Lau Geckler, chief operating officer of the newly-formed company, hopes that the launch of this very different smartphone could help make Yota and Yota Devices brands to watch outside of its traditional markets.
The handset I saw at Mobile World Congress is certainly different, and the company is still experimenting with ideas and refining the final design.
For example, I couldn't help but notice that the camera is at the bottom corner on the rear of the phone, unlike other phones.
"We're right now testing with focus groups, getting good results using the camera upside down. We can put it up the other way in the final product if we want," Geckler said
"This prototype is a little bit of playing, the magnetic plate (used for charging) will be moved, we also have an integrated power and SIM slot, which is a new thing. Our dream is to make a phone without any holes or any buttons."
On the rear of the phone is a the e-ink display, which can be used to display any content that you'd normally see on the front of the phone. It actually has a lot of uses, from missed call notifications to live social network updates.
To 'send' content from the front screen to the back, you swipe two fingers vertically down each edge of the front display, but why have the second screen at all?
"It saves a lot of battery and gives effortless notifications. We all know the feeling of being in a meeting and needing to check an SMS and doing it under the table. Or to check Twitter; the phone is just lying on the table," Geckler explained.
While it sounds like that might defeat part of the battery-saving justification that underpins the e-ink display being there at all, you can also control how long you want the radios switched on for; so if you only want live data for mapping or social network updates for 10 minutes, you can set it for just that.
Yota Devices hasn't skimped on the specs in order to fit in the rear display, the phone uses a 1.5GHz dual-core Snapdragon Krait processor, currently running the Jelly Bean (4.2) version of Android and, of course, dual 4.3-inch displays. It also uses a combined SIM/power button, not found on any other phone (pictured).

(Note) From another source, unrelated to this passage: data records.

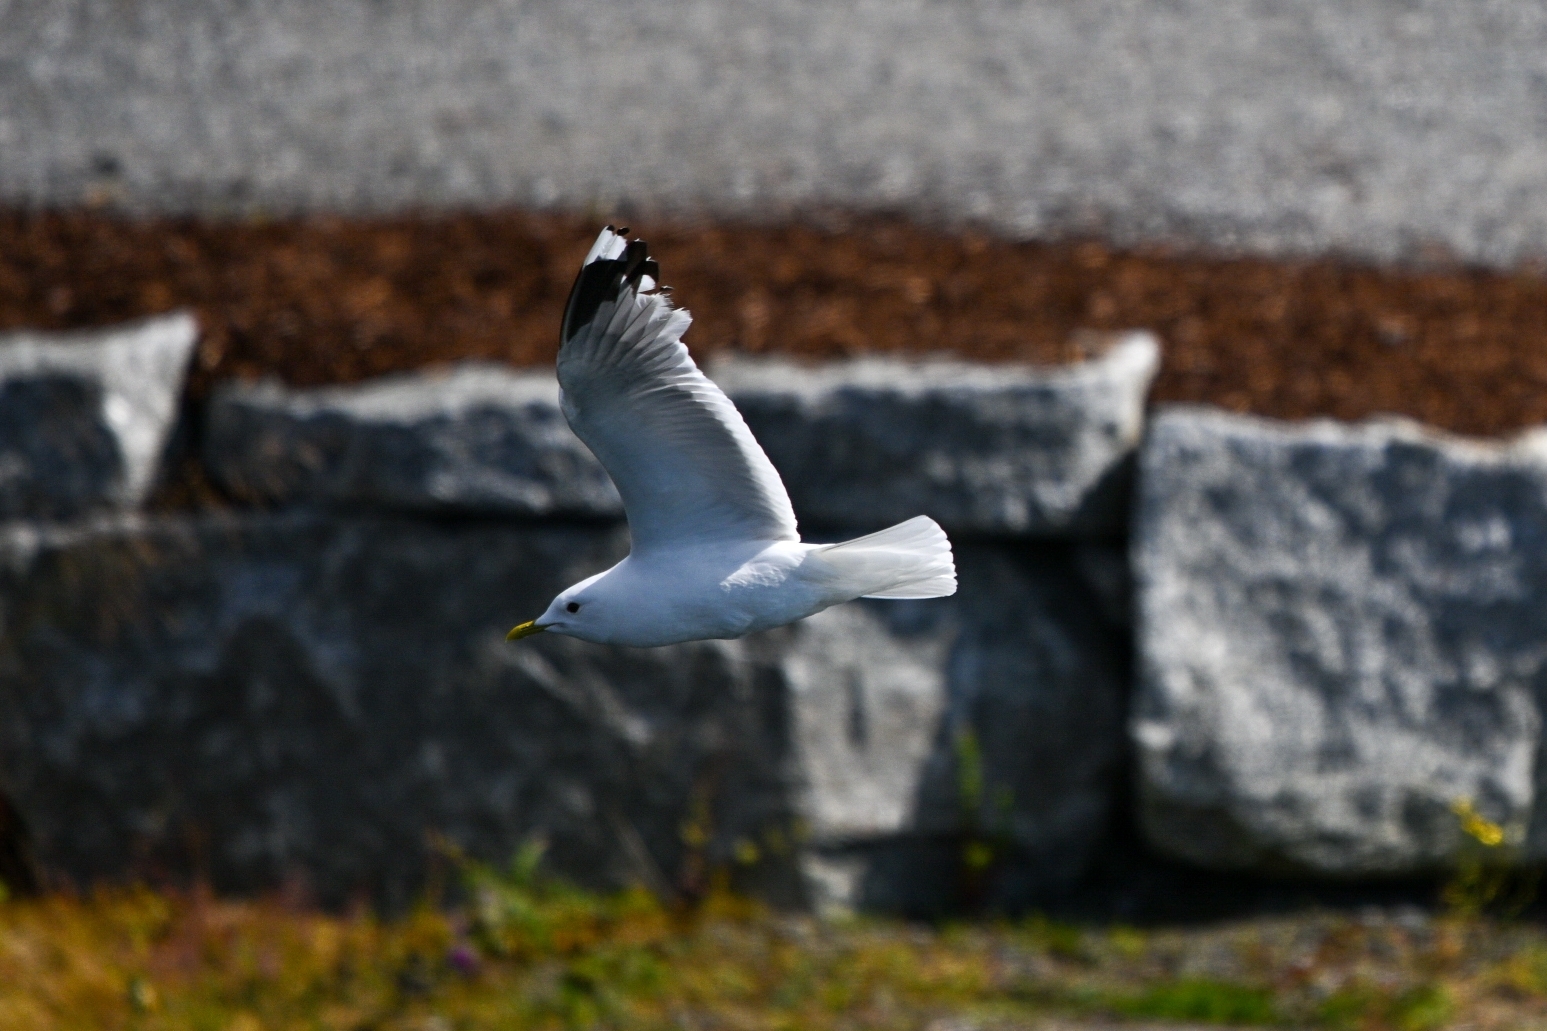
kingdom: Animalia
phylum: Chordata
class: Aves
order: Charadriiformes
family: Laridae
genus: Larus
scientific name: Larus canus
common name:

It'll also play happily with 4G networks — which is no surprise given the company's heritage — arrive with 2GB of RAM and can be specified with either 32GB or 64GB of storage. There's also a 12-megpixel camera on the rear, and an HD quality front-facing snapper, too.
So it has some of the specs to get it in the game, and it's certainly different from every other handset out there, but will it go the way of so many other interesting conceptual prototypes and vanish into the ether? Not so, says Geckler.
"It'll be ready in Q4 for shipment. We're in negotiations with all the big operators in Europe, North America and Russia. We're in quite a comfortable situation because it's about whether we want to accept exclusivity in certain markets or not. Pricing will be up to the operator, but it'll be premium Android."